**DATA EXTRACTS**:

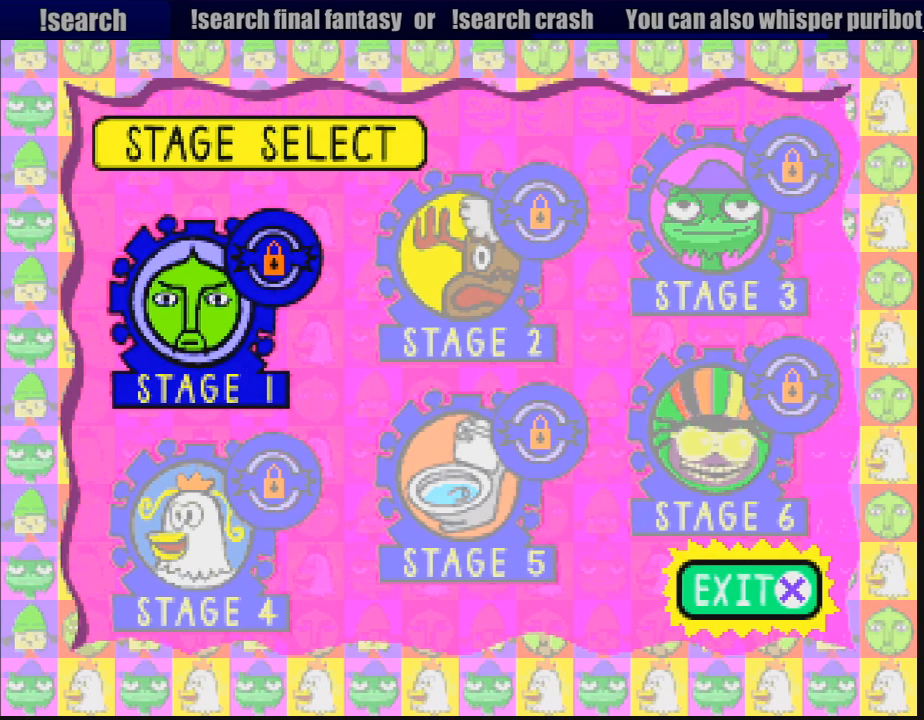
{"buttons": [], "events": []}
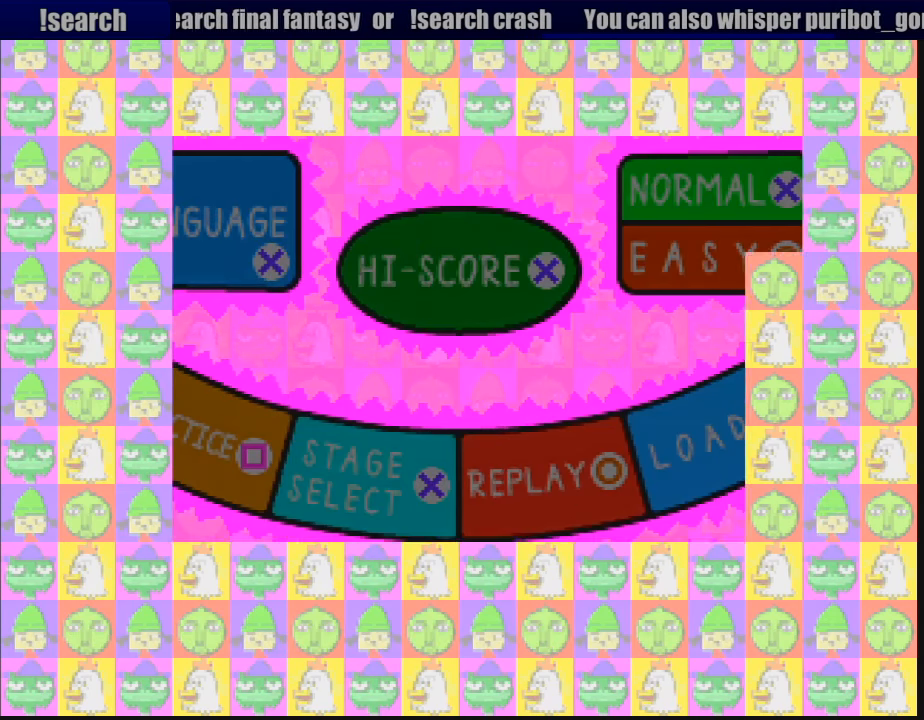
{"buttons": [], "events": []}
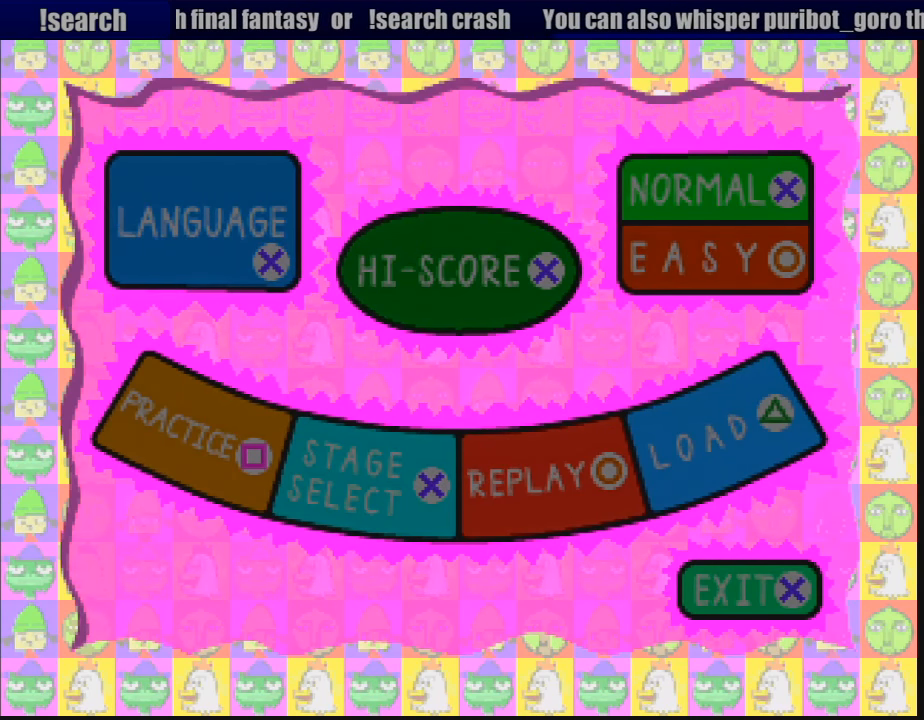
{"buttons": [], "events": []}
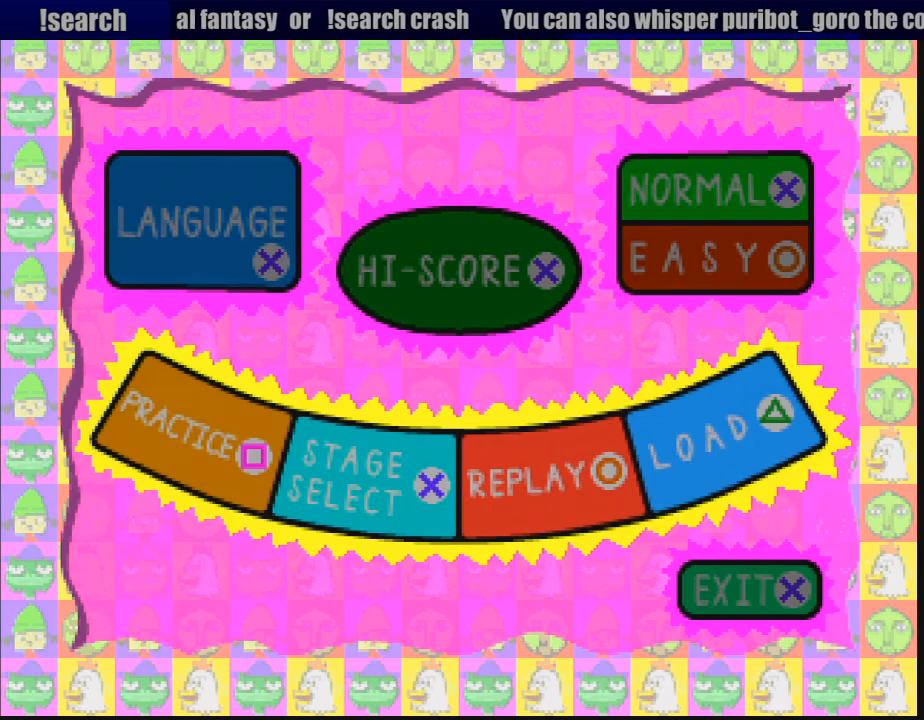
{"buttons": ["DPAD_UP"], "events": [[183, "DPAD_RIGHT", "down"], [183, "DPAD_UP", "down"], [283, "DPAD_RIGHT", "up"], [283, "DPAD_UP", "up"], [483, "DPAD_UP", "down"]]}
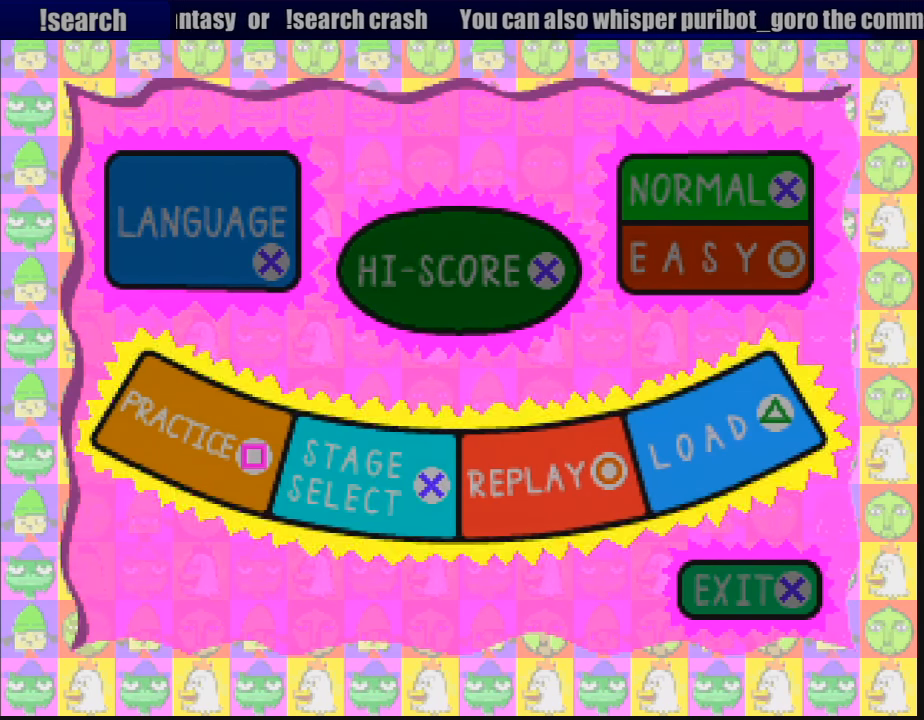
{"buttons": ["CROSS"], "events": [[100, "DPAD_UP", "up"], [516, "CROSS", "down"]]}
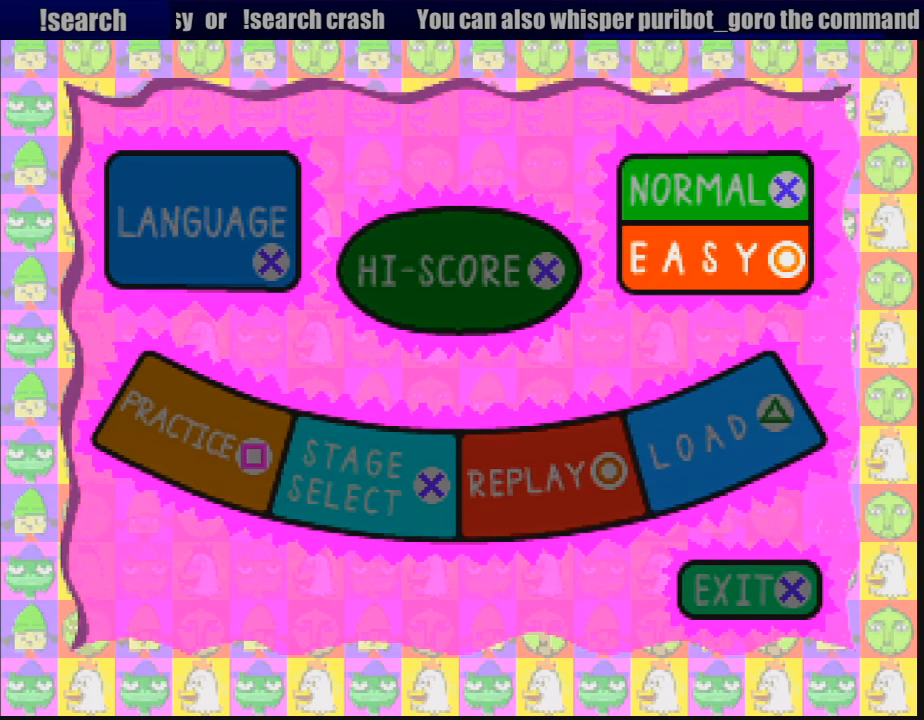
{"buttons": [], "events": [[117, "CROSS", "up"]]}
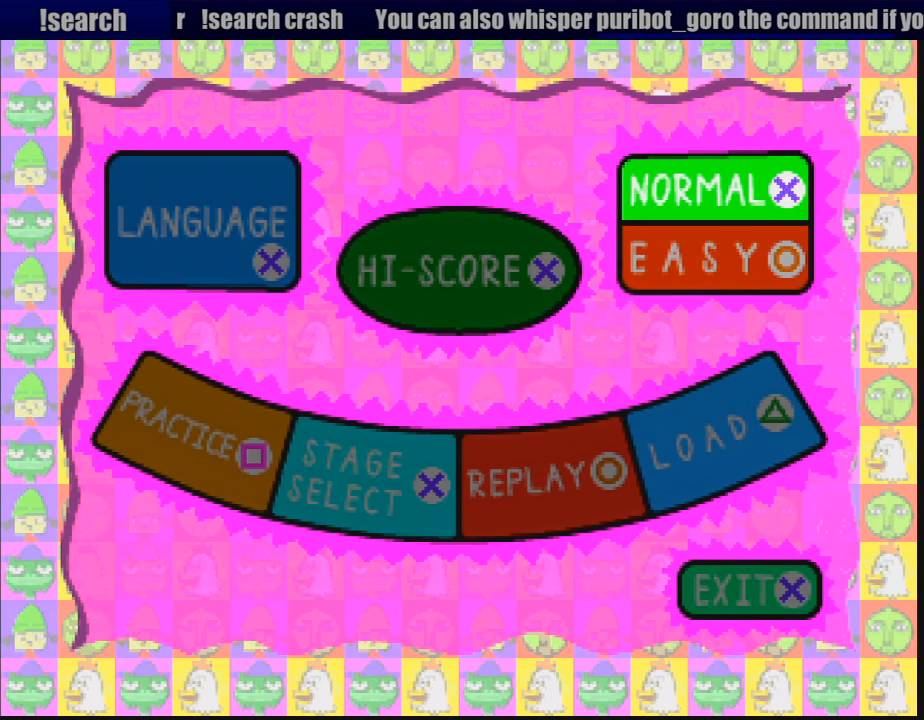
{"buttons": [], "events": [[100, "DPAD_DOWN", "down"], [250, "DPAD_DOWN", "up"]]}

**TASK GOAL**: Those lines of the records that contain the string "down" should be identified and copied.

**ANSWER FOR THE TASK**:
{"buttons": ["DPAD_UP"], "events": [[183, "DPAD_RIGHT", "down"], [183, "DPAD_UP", "down"], [283, "DPAD_RIGHT", "up"], [283, "DPAD_UP", "up"], [483, "DPAD_UP", "down"]]}
{"buttons": ["CROSS"], "events": [[100, "DPAD_UP", "up"], [516, "CROSS", "down"]]}
{"buttons": [], "events": [[100, "DPAD_DOWN", "down"], [250, "DPAD_DOWN", "up"]]}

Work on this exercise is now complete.